Defibrillator
Introduction
A Defibrillator is a device that delivers a dose of electric current (often called a counter-shock) to the heart. Although its primary function is to correct life-threatening fibrillations of the heart, particularly ventricular fibrillation and pulseless ventricular tachycardia, it is also used in some cases of atrial fibrillation and atrial flutter.
History
The development of the defibrillator marks a significant advancement in the field of cardiology. The earliest defibrillators were developed in the mid-20th century, with the first successful use of a defibrillator on a human occurring in 1947 by Dr. Claude Beck. The device was large, bulky, and required a direct application to the exposed heart.
Types of Defibrillators
There are several types of defibrillators, each with its own specific use and characteristics. These include:
- Manual External Defibrillators: These are used in conjunction with electrocardiogram readers, which allow healthcare professionals to determine the patient's heart rhythm and manually determine the appropriate electrical charge to deliver.
- Manual Internal Defibrillators: These are similar to external defibrillators, but they are designed to deliver the electrical charge directly to the heart during an open chest operation.
- Automated External Defibrillators (AEDs): These devices are designed to be used by laypersons in emergency situations. They automatically diagnose the life-threatening cardiac arrhythmias and are able to treat them through defibrillation.
- Implantable Cardioverter-Defibrillators (ICDs): These are implanted directly into the patient's body, and they monitor the heart's rhythm. When they detect an abnormal rhythm, they deliver an electrical shock to correct it.

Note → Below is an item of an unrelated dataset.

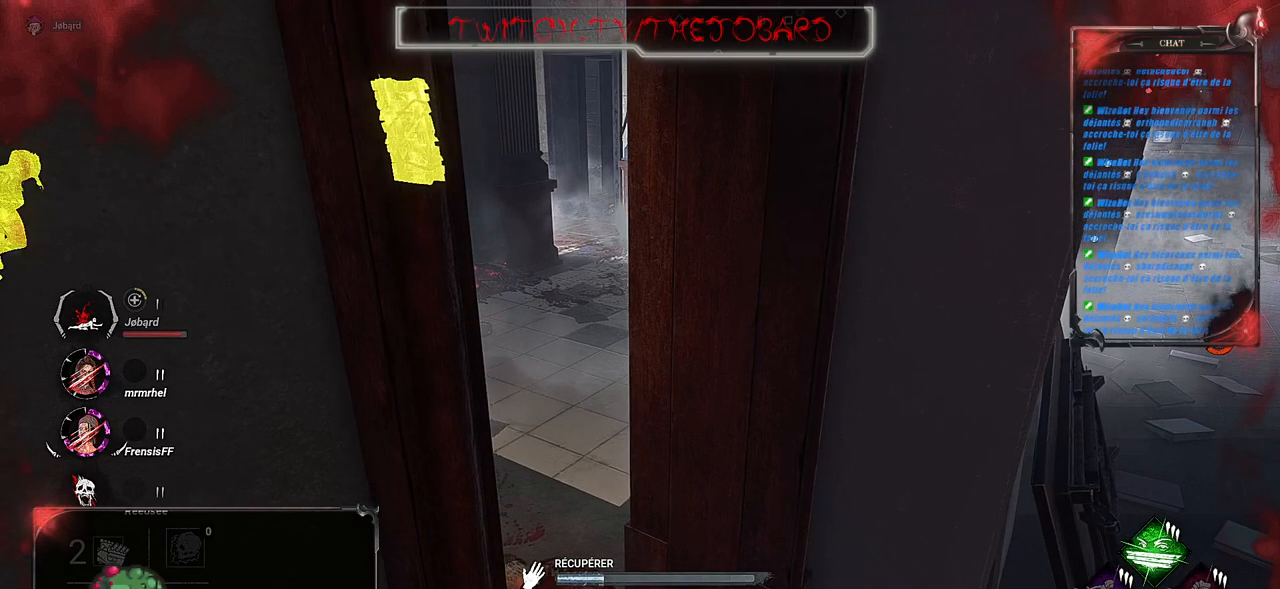
{"keys": [], "mouse": ["left"], "events": []}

- Wearable Cardioverter Defibrillators (WCDs): These are worn by patients who are at risk for sudden cardiac arrest. Like ICDs, they continuously monitor the patient's heart and deliver a shock if an abnormal rhythm is detected.
Mechanism of Action
Defibrillators work by delivering a dose of electric current to the heart. This current depolarizes a critical mass of the heart muscle, terminates the arrhythmia, and allows normal sinus rhythm to be reestablished by the body's natural pacemaker, in the sinoatrial node of the heart. Defibrillators use various types of electrical waveforms to achieve this effect.
Usage and Procedure
The use of a defibrillator is typically a part of Cardiopulmonary resuscitation (CPR), which involves chest compressions, artificial ventilation, and early defibrillation. The procedure for using a defibrillator varies depending on the type of device, but generally involves placing electrode pads onto the patient's chest, allowing the device to analyze the patient's heart rhythm, and then delivering an electric shock if necessary.
Risks and Complications
While defibrillators can save lives, they are not without risks and potential complications. These can include skin burns, heart damage, and in rare cases, initiation of a new, more dangerous arrhythmia. However, the benefits of using a defibrillator in a life-threatening situation generally outweigh these risks.
Future Developments
The field of defibrillation continues to advance, with ongoing research into new technologies and methods. This includes the development of more sophisticated implantable devices, improvements in the effectiveness and safety of external defibrillators, and exploration of new ways to predict and prevent sudden cardiac arrest.